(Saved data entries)
--- START ---
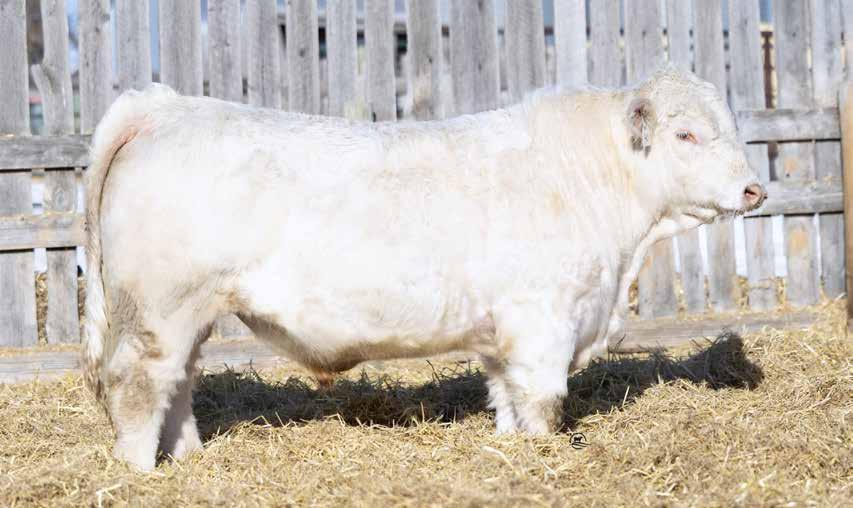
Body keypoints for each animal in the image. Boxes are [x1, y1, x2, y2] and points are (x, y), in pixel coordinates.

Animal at [82, 65, 766, 471]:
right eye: (685, 135)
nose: (754, 189)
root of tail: (163, 107)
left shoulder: (504, 334)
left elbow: (507, 396)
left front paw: (510, 448)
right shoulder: (543, 321)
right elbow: (543, 401)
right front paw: (545, 455)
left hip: (190, 314)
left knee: (178, 384)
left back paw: (189, 460)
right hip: (160, 309)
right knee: (138, 386)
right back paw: (141, 471)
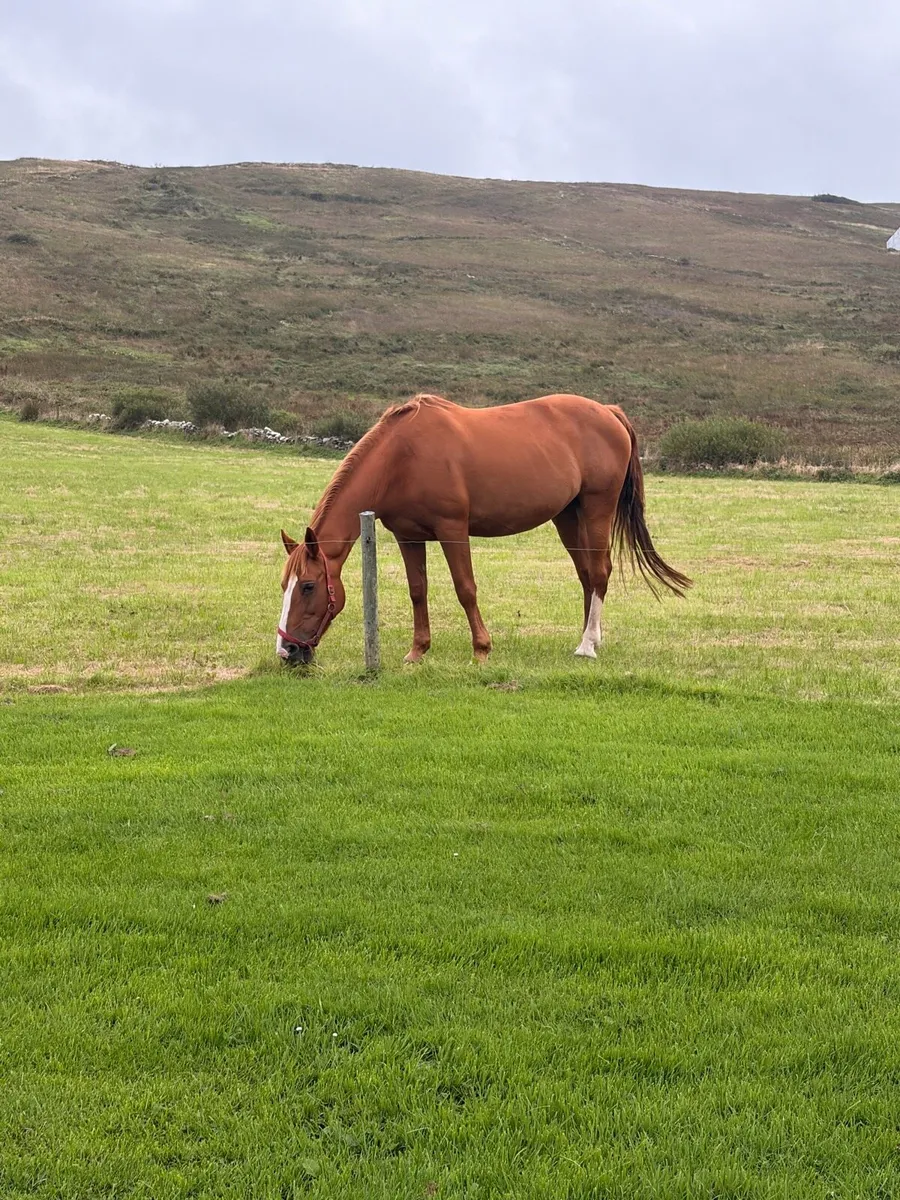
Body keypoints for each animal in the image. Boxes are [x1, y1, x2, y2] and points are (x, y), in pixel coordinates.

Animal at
--- END ---
Filter the records down to the lines that contain the string "right", and copy those lines.

right eye: (685, 135)
right shoulder: (543, 321)
right elbow: (543, 401)
right front paw: (545, 455)
right hip: (160, 309)
right knee: (138, 386)
right back paw: (141, 471)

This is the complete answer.